Turkey – AFP – 1/30/2015 – With their town liberated but largely destroyed by battles that drove Islamic State jihadists out, thousands of Syrian residents of Kobane are settling into Turkey’s newest refugee camp for an indefinite stay.
Opened on Sunday just several kilometres from the Syrian border, the new compound near the town of Suruc is the largest refugee camp yet in Turkey, and has begun taking in some of the estimated 200,000 people who fled Kobane after it came under IS attack in September.
Made up of 7,000 tents capable of housing 35,000 people, the camp has been taking in around 1,000 refugees per day, site director Mehmethan Ozdemir told AFP.
But given the mass of people currently adrift in southern Turkey and northern Syria, the camp will only be able to house a portion of Kobane inhabitants.
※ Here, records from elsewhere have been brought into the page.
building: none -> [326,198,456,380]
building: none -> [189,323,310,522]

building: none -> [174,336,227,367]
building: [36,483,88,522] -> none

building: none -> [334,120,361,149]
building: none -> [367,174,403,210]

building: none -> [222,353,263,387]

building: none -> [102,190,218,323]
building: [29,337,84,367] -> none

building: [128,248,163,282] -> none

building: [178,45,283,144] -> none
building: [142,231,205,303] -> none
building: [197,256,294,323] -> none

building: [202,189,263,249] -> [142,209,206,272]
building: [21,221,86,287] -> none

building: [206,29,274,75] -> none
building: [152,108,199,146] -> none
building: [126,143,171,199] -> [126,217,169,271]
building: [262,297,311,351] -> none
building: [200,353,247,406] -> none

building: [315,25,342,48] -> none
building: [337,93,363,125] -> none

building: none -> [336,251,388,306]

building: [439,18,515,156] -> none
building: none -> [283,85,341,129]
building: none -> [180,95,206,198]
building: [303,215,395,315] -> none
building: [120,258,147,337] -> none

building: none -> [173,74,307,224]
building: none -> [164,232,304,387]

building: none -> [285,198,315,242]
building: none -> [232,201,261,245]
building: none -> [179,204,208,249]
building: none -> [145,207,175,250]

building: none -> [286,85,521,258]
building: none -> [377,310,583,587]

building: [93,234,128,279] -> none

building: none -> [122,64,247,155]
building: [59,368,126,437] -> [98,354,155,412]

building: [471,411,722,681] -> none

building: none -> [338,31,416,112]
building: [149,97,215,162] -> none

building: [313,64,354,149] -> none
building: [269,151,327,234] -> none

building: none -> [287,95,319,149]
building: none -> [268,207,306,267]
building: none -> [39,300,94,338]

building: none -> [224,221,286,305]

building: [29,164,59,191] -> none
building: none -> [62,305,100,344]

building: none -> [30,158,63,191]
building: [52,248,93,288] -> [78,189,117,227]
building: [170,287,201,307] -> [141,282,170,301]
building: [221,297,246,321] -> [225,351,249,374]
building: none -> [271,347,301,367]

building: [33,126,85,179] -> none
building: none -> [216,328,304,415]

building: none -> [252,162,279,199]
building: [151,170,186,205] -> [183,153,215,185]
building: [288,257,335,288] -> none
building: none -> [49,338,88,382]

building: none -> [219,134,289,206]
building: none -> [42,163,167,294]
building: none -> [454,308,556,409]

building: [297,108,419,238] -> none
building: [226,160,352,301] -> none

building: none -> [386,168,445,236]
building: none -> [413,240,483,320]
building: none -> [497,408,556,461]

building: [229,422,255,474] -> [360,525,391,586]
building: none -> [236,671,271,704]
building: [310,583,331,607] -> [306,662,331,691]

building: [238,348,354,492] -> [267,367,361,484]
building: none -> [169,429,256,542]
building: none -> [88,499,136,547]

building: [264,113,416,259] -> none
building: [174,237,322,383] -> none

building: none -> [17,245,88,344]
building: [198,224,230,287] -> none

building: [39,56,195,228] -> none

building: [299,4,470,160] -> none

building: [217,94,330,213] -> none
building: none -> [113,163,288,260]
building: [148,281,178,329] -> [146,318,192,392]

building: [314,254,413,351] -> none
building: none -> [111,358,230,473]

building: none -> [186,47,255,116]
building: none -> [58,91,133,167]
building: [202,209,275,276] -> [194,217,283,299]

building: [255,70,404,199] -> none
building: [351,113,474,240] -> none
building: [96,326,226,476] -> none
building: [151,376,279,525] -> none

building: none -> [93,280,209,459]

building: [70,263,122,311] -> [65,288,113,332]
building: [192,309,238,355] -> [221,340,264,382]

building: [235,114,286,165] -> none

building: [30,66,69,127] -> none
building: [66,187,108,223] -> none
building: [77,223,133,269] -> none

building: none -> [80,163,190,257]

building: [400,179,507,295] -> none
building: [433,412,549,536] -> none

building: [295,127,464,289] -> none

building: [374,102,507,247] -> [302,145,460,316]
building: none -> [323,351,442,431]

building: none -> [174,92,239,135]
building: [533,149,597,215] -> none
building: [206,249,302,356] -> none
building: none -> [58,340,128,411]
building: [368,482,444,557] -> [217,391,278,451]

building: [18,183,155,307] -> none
In the meantime, months of intense street fighting and heavy air strikes against IS forces have levelled much of Kobane, leaving displaced inhabitants with little option to setting up home in the Turkish camp.
Covering a 1,000 hectare (2,470 acre) expanse, the compound features solid, furnished tents equipped with mini-refrigerators. It has six schools, two hospitals, shower and toilet facilities, multiple mosques, kitchens providing three meals each days, and even playgrounds.
Part of Turkey’s nearly $5 billion dollar effort to care for the nearly 1.7 million refugees that it has received from Syria, the Suruc camp is also issuing “each refugee, no matter their age, a debit card credited with 85 Turkish pounds (32 euros) per month” with which to purchase personal items.